Exercise tasks:
- A) In the forum thread on belly fat, list every distinct username that appears as a post header.
- B) Write out the forum thread on belly fat from "A healthy balanced" up to and including "fossyant (4 Oct 2011)".
- C) In the forum thread on belly fat, which two things did twobiker cut out?

Extract provided:
....

I started doing the same about 20 yrs ago when I realised that a mate - who was getting a pot - and I were a similar shape. Not so much holding it in as just maintaining a little tension, zipping up a little Pilates-stylee - I suspect a lot of blokes (well, not just blokes..) just kinda 'let it all hang out'. I can emulate a pot but I have to push it out quite a bit.

Doing Pilates for the last 10 (?) yrs probably hasn't done any harm, but I didn't start that 'til about I was 38 or so.

As to why a pot's *suddenly* appeared (if I've read correctly), that's a bit more puzzling..


----------



## Adasta (3 Oct 2011)

Fat goes to the stomach first on men, then to the chest; stomach fat is the last thing you will be able to shift.


----------



## Crankarm (4 Oct 2011)

Adasta said:


> Fat goes to the stomach first on men, then to the chest; stomach fat is the last thing you will be able to shift.



Aren't you forgetting that internal organs also become coated in an extra thick layer of fat as well that reduces their performance and longevity? Like the heart and heart disese.


----------



## twobiker (4 Oct 2011)

I started to cycle again to lose the fat gut part , I didn't want to be the fat guy on the beach with my kids, anyway I cut out chocolate and beer and the gut is reducing, I ride every day, I can't run, knee problems, it is a constant battle but I have lost 5kg, now 88kg and dropped 4inches off the waist.


----------



## calibanzwei (4 Oct 2011)

32 and sub-16 stone - have done the whole holding it in thing, probably have decent abs underneath there by now 
Core fat is veeeeeery slow to shift, BUT! I have noticed a tapering from chest to waist was wasn't there a year ago.
If you think you can't see a reduction in the mirror, turn 90°


----------



## Ibi (4 Oct 2011)

alot of people say reduce the carbs and eat protein and veg

what sorta meals would you recommend eating?


----------



## calibanzwei (4 Oct 2011)

Reduce the carbs to much and you won't have the energy to perform - its a careful balancing act. Veg are just good, protein for muscle repair after exercise. Balanced diet, don't do to much of one thing 
There are those on here that can probably offer much better/detailed explanations.


----------



## Crankarm (4 Oct 2011)

A healthy balanced diet. What bit about healthy and balanced don't over weight people understand? It's not rocket science. You have had to do be living in a cave, a very big cave, with a McDs at one end not to recognise what is healthy food. Don't eat processed, fast food crap, eg McDs, pizzas, crisps, cakes and more crap. Stay off booze and fags.

What you do eat control your portions sizes and do *hard* exercise daily. You will lose weight.

It really is this simple.


----------



## fossyant (4 Oct 2011)

It's called being over 30. You have to watch the food. It's a bugger !


----------



## screenman (4 Oct 2011)

I have met very few fat people who blame themselves for getting fat, it was always somebody else's fault


----------



## ayceejay (4 Oct 2011)

I doubt that there is one answer that fits all so I am throwing out a wheat free diet as a possibility. Also you should take care to measure your body some other way than just by standing on the scales. I fractured my pelvis three weeks ago and watched my diet carefully so as not to gain weight while inactive: I have lost 13 lbs. The pain killers I took were also a diuretic which no doubt accounts for the 2 inches off my belly but the muscle loss on my legs is the reason for the weight loss.

....

Excerpted data:
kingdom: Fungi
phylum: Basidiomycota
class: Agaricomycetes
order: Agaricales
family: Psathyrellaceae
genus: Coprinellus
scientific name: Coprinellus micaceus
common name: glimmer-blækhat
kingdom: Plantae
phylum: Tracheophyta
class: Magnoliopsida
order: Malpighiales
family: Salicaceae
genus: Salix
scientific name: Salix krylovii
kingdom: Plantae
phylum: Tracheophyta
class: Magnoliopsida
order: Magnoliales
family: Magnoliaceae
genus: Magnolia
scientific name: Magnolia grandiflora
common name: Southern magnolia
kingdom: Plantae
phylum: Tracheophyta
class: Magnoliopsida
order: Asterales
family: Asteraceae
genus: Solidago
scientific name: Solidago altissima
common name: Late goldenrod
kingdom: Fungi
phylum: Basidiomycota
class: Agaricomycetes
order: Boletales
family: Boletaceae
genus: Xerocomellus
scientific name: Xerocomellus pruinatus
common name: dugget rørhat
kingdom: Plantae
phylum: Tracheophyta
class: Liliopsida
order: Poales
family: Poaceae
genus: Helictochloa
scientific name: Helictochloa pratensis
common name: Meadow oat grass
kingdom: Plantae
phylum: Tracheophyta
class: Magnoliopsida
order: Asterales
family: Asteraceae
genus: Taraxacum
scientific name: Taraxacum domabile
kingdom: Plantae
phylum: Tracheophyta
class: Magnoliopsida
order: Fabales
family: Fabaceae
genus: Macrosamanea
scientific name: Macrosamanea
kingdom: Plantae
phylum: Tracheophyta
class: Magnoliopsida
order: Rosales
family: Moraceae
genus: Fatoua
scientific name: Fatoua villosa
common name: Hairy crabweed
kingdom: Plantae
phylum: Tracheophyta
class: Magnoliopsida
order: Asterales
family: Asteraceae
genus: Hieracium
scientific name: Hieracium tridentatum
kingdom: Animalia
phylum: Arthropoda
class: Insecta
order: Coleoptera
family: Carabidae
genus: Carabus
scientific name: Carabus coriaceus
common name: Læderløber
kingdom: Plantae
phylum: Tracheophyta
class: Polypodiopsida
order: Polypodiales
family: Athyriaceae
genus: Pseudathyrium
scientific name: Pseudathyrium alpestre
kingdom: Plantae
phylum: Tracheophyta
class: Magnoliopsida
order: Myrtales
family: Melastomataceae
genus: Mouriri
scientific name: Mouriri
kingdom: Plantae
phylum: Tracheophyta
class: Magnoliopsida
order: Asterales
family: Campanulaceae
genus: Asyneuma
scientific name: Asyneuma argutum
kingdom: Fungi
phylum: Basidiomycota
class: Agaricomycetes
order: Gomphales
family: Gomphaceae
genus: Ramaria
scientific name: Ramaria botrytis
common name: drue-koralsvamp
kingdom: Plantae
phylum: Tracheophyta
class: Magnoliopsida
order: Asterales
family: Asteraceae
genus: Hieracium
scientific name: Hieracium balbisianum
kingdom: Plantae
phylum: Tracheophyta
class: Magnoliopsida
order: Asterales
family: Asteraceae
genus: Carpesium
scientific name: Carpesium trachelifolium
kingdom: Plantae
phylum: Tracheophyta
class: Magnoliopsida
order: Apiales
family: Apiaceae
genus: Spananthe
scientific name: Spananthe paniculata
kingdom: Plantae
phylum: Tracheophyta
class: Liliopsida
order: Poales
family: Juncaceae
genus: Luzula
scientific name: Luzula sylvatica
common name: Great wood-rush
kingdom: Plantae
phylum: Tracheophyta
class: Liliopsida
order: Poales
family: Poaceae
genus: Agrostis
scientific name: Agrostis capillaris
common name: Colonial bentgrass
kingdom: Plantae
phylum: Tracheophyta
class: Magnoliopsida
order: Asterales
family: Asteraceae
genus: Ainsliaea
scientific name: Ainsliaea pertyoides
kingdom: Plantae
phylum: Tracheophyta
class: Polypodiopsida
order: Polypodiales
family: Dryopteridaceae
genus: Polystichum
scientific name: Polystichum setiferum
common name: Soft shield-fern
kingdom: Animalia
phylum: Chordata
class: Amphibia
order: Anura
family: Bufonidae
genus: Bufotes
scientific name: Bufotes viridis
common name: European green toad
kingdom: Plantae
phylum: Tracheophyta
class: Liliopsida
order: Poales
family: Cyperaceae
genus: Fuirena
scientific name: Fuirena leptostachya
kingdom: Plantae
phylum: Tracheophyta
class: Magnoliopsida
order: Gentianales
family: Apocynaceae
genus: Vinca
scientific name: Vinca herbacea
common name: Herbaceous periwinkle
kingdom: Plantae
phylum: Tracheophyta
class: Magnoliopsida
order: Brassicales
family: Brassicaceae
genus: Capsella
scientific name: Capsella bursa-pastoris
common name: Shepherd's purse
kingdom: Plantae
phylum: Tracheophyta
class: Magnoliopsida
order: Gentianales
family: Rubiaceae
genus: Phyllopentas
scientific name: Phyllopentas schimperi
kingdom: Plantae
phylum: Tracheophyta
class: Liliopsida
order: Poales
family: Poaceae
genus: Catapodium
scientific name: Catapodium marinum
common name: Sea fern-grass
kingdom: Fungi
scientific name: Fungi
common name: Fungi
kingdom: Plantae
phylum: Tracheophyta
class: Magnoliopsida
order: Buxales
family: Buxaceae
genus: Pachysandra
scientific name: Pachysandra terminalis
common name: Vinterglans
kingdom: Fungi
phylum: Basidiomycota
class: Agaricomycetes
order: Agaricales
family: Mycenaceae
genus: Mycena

....

Expected outputs:
- A) Adasta, Crankarm, twobiker, calibanzwei, Ibi, fossyant, screenman, ayceejay

- B)
A healthy balanced diet. What bit about healthy and balanced don't over weight people understand? It's not rocket science. You have had to do be living in a cave, a very big cave, with a McDs at one end not to recognise what is healthy food. Don't eat processed, fast food crap, eg McDs, pizzas, crisps, cakes and more crap. Stay off booze and fags.

What you do eat control your portions sizes and do *hard* exercise daily. You will lose weight.

It really is this simple.


----------



## fossyant (4 Oct 2011)

- C) Chocolate and beer.